One clever wrinkle is to just swap a blunt into your fantasy and you'll instantly make it both more realistic and more alluring. I want one of those two-page magazine spreads with me puffing on a blunt and exhaling a gorgeous cloud of smoke, Rick Ross-style. That would be fucking awesome.


How cool would it be if the last 5 yards before the endzone was just one long strip of trampoline?


You know how some players will leap at the two-yard line and somersault into the end zone on a long score? This would make that somersault cooler. Also, three broken necks per game.


My roommate and I have endured a lengthy philosophical debate. He says if a man had a door slammed on his penis, he would be better off with the penis flaccid. I say it would be better for it to be hard, with the thinking that it will put up a little resistance that way. He says erect would be more sensitive and, therefore, painful. So what do you say? For the purpose of the argument, assume that the door is closing at no more than a moderate speed, and leave the balls out of it.
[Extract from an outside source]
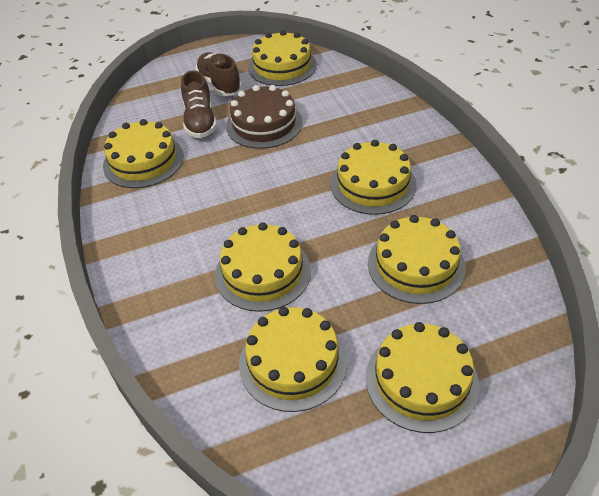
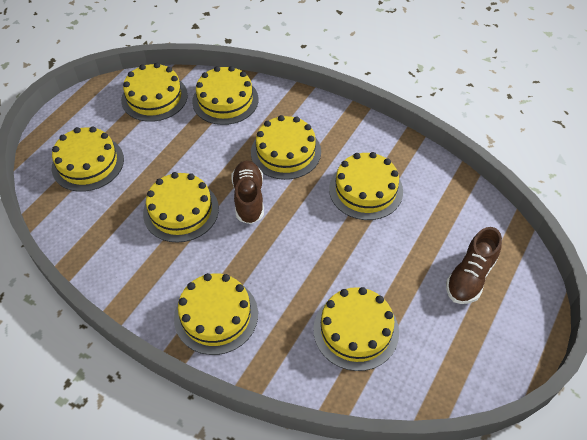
brown cake: 1 -> 0
yellow cake: 7 -> 8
Erect. With an erection, your penis is larger, and therefore you're spreading the impact out over a greater area, thus reducing potential damage. Also, I want my penis to be awake for the impact. I don't want it to be caught napping. Best to know that it was ready to put up a real fight.

I know that an erect penis is more sensitive, but it's not like a limp dick can't feel anything. Ever zip up a limp dick? It's PLENTY sensitive. You're at a greater risk of blood loss with an erect penis getting hit by a swinging door, but I'll take my chances.


What if your Vikings had actual viking-helmet horns on their helmets instead of just decals — advantage or a disadvantage overall? Assume the horns are treated like facemasks for the other team's penalties (15 yds for pulling on one), and treated like the crown of the helmet for Vikings penalties (can't violently spear with them, but ordinary contact with the horns is fine).


Advantage. More defenders would avoid contact with a horned runner coming at them. And if you get low, you could ram your horn up through the opponent's chin and impale him on your helmet, bullfighter-style. He's not going anywhere after that. But the Vikings would still go 7-9 because Ponder sucks.

I think pretty much every NFL team would have something of an advantage if they adopted the physical attributes of their mascot. The Eagles would dominate if they had big eagle wings. The Lions would dominate if they had razor-sharp claws. And the Packers would dominate if they ... were good at packing things.

Email of the week!


So, I fly a decent amount. I don't mind it, it doesn't particularly scare me (typically). That said, every time I'm in the middle of the plane and we're making our descent into wherever, I make sure I listen in for the landing gear's deployment. I swear, even when everything goes well (which is every time so far, at least for me), the landing gear sounds godawful. Every. Single. Time. It always sounds terrible, like some plane mechanic just said, "Fuck it" about that maintenance check he was supposed to do last week and decided to go eat lunch instead. What the fuck was that noise? Did a wheel fall off? Then all I can think about is to wonder whether or not we're going to have to fly around for hours to get rid of our fuel and then land on the belly of the plane U.S. Airways style.

But really, the landing gear always really sounds like shit. As an aside, I also always make sure to look out the window, just in case I can catch a glimpse of a frozen stowaway who hid in the landing gear compartment and is falling from the sky Dave-Chappelle-in-Con-Air style.


I just worry about tripwires. Someone will tripwire this plane!